Singles

Samsa - To Conquer

Bill Cummings 00/00/0000

Rating: 2.5/5

Samsa are yet another three piece band of guitar wielding hopefuls to emerge from the music scene in Leeds, judging by the amount of material we receive from “New Yorkshire” A+R men must be foraging in every dirty crevice of that fair city since the arrival of The Kaiser Chiefs et al. Samsa trade in the kind of building emotional alternative rock dynamics that served My Vitriol's debut album “Fine Lines” so well, although they're not quite in that league. A side “To Conquer” tightly wound verses are built up into some vaguely urgent crunching waves of distortion above which singer Oli Deakin earnestly emotes for all his worth.

The problem is, its a formula we've many times before and whilst the press release assures us that Samsa produce “great melodies and explosive musical catharsis,” but I cant help but think that this is nothing new, in fact its just about average. Try as (frontman name) might the vocals aren't anything special either, its the kind of affected Americanised disenchantment that sounds more like someone's nicked his last crisp, than trampled on his heart: it's the kind of track that exists in a world of mediocrity the kind of forgettable single that gets tossed onto an XFM play list simply because its “new.”

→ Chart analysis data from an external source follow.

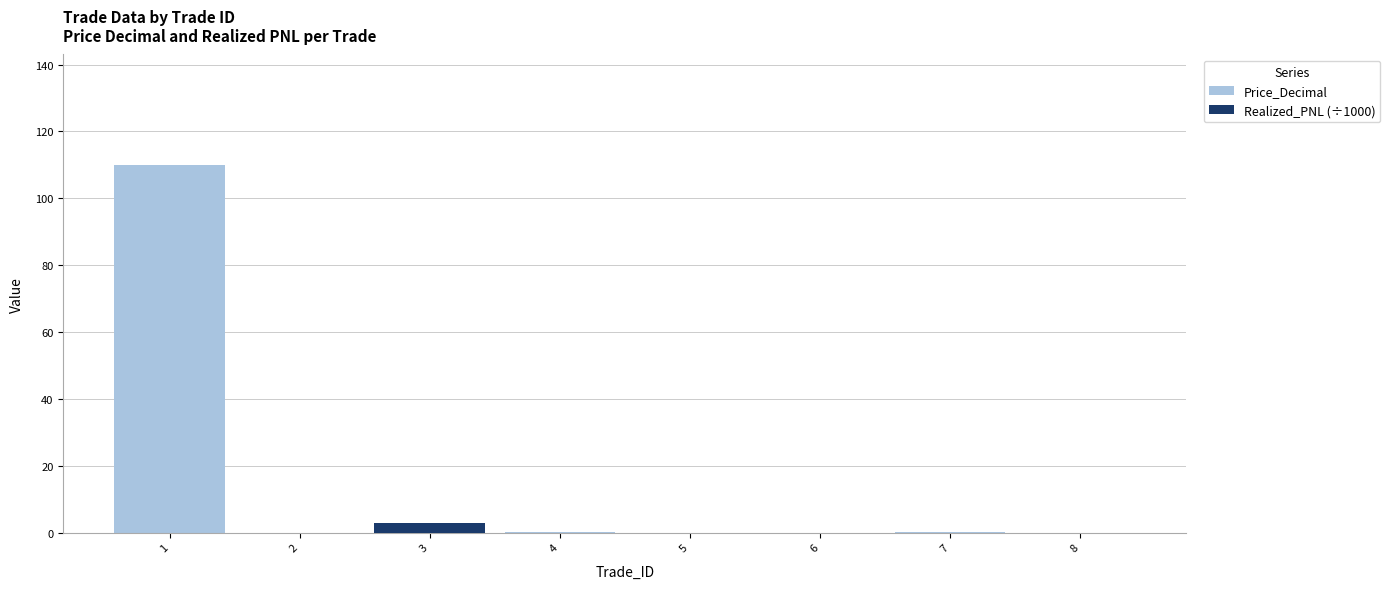

Which series has the largest total across all categories?

Price_Decimal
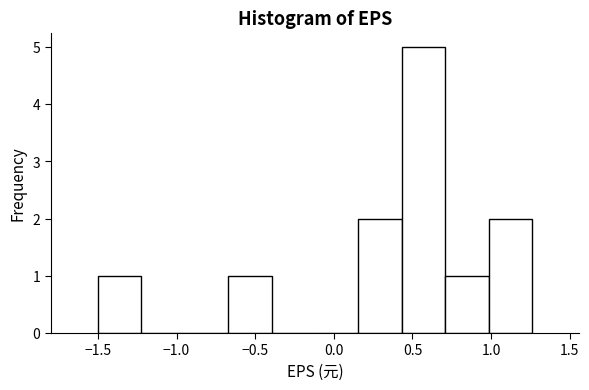

What is the height of the bar covering 0.15 to 0.45 on the x-axis? Neither the bar edges nor the heights are printed on the chart, so give them approximately, as read against the axes.

2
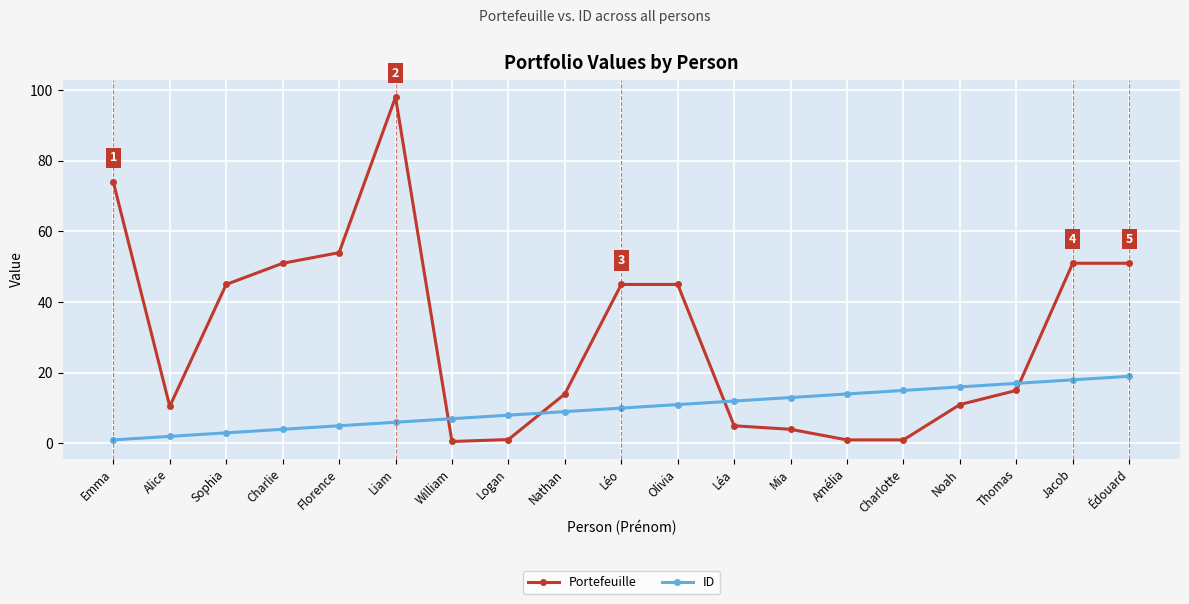

What is the average value of the ID series?

10.0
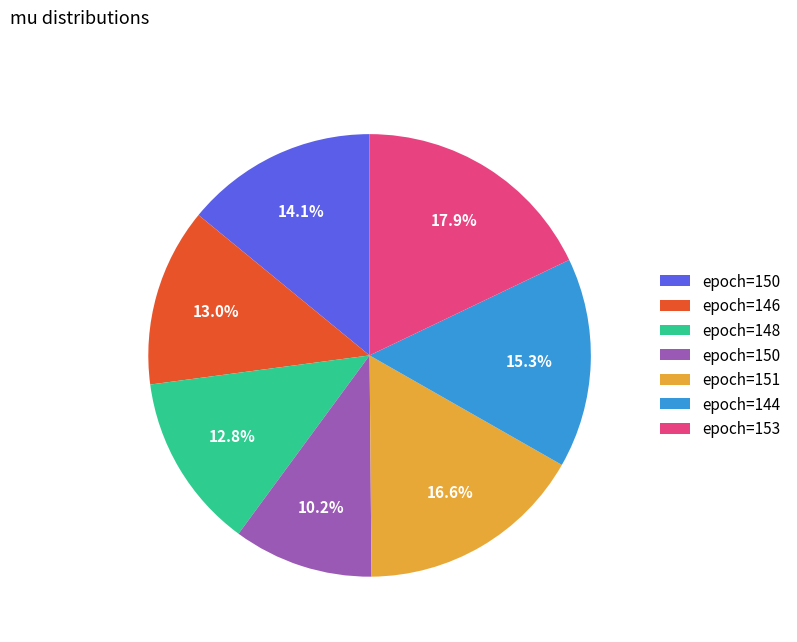

Is there any slice that represents more than half of the pie?

No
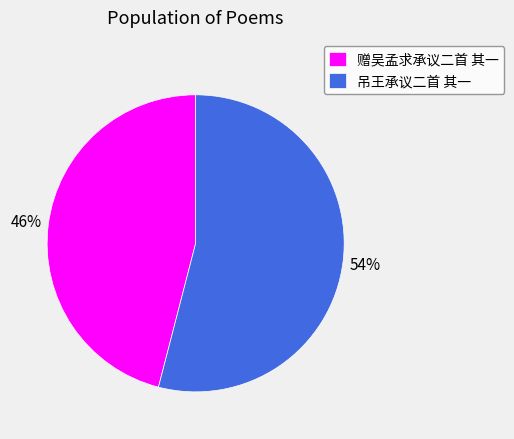

Which has a higher value, 赠吴孟求承议二首 其一 or 吊王承议二首 其一?

吊王承议二首 其一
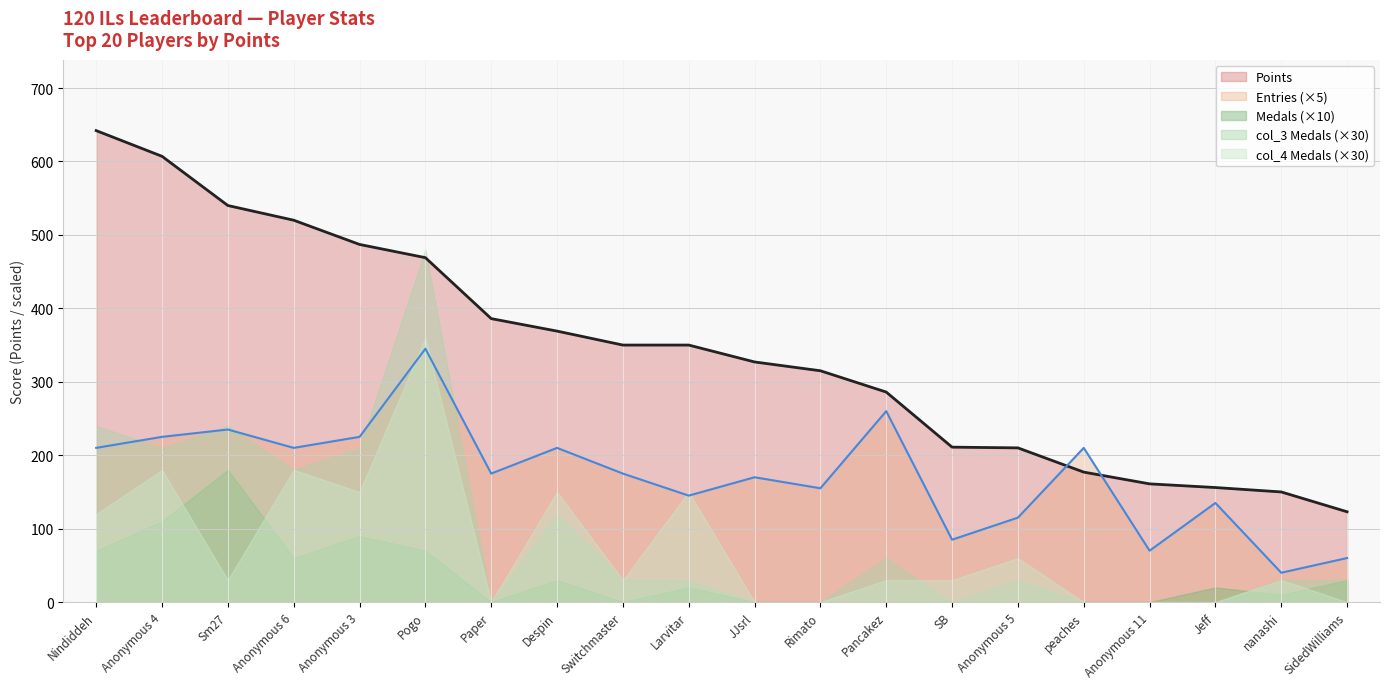

True or false: Medals (×10) and Entries (×5) intersect in this chart.

False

That's not to say the band don't have “some” promise, Bside “Another Night” is probably the most successful of the two tracks here, its brooding vocals, weary spindly Bloc Party-esque guitar notes, do open out into loud widescreen tumbling licks in the second half, the rhythm section allows more breath space, allowing the vocalists to produce some more believable quivering melancholia. One can imagine it as the soundtrack to a weary walk home from the pub after having an argument with your girlfriend. It's certainly a step up from “To Conquer” but then again its not the “greatness” or the “explosiveness” we were promised. Samsa then another band to add to the massive pile marked “could, nay should do better!”